Chance

6.2K 474 22
                                    


Guys, sorry bgt yah. Ini bukan sengaja lama2 update, lho. Tp mmg kehidupan nyata sedang kacau dan mood ancur parah. Jadi inspirasi makin susah nyambung sama settingnya.

Hope u enjoy this part yah, kalau berkenan komen juga boleh bangeet.

"Dok! pasien berdarah!"

Teriakan seorang suster itu baru menyadarkan Bela. Dia lantas segera menarik tangan Dave yang terangkat mau memukuli Bara untuk kesekian kalinya.

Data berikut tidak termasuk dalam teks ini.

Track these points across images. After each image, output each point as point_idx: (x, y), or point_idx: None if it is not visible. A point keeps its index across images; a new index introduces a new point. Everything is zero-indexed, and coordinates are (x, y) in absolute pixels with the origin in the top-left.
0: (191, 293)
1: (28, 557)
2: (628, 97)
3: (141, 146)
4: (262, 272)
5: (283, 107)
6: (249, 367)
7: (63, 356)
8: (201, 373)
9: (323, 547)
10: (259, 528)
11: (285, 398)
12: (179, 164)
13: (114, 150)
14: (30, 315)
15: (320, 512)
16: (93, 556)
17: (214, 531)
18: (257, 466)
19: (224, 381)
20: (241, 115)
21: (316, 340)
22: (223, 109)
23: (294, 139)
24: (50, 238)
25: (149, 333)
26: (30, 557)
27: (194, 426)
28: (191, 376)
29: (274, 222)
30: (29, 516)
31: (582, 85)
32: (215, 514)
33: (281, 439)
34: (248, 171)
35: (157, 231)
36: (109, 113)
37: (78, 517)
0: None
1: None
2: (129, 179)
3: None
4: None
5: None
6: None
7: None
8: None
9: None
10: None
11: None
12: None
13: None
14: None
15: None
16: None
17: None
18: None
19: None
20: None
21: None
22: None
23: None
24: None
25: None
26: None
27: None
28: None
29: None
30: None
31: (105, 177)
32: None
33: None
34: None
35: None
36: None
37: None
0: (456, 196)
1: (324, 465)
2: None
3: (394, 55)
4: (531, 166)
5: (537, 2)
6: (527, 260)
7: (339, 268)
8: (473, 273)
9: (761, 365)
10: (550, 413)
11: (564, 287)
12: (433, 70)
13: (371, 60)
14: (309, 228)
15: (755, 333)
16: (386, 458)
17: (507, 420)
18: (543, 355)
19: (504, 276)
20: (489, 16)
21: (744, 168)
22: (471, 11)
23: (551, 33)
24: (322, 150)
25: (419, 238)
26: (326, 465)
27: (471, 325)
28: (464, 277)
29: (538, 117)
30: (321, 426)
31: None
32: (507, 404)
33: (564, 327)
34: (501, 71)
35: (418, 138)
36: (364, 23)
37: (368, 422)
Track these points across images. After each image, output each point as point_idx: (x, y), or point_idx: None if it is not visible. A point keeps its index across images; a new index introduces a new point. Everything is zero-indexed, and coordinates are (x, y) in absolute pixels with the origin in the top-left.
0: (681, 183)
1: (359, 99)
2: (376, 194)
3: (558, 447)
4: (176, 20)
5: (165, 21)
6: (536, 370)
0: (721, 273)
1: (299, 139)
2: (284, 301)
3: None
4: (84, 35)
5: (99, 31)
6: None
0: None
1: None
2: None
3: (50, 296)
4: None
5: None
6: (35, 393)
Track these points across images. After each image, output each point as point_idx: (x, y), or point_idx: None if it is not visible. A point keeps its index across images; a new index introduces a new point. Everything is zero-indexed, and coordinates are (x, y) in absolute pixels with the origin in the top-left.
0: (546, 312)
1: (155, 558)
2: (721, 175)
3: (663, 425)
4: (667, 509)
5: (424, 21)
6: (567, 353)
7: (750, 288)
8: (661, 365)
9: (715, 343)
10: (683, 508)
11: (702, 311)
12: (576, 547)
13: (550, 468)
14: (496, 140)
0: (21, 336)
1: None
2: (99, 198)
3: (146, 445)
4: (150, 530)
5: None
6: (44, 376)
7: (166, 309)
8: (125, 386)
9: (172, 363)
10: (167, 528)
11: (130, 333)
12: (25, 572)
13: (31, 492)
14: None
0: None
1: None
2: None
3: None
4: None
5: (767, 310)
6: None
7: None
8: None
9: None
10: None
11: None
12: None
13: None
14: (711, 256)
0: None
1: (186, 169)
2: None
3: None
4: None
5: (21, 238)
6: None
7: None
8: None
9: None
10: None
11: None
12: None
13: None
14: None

"Berhenti—Dave.." ucapnya ragu-ragu.

Sejujurnya dia masih tidak yakin pria yang ada didepannya itu adalah pria yang mengatakan ingin pergi untuk selamanya.

"Apa sikapmu memang seperti ini?!" tanya Dave nyaris membentak. Wanita itu mengerutkan alis tidak paham.

Dave menghempaskan tangannya. "Apa semua dokter begitu Bela, sembarangan memeluk pasiennya?!" Bela mengerjap beberapa kali. Baru ngeh Dave berbicara tentang Bara yang memeluknya.

"Bukan begitu—"

"Mck! Aku berusaha keras menahan kantuk untuk mengejar penerbangan terakhir, tapi kamu—Aargh!!" Dave mengusap kasar rambutnya yang basah sebelum berbalik dan berjalan ke luar gedung RS. Bela masih terdiam tidak tahu harus apa.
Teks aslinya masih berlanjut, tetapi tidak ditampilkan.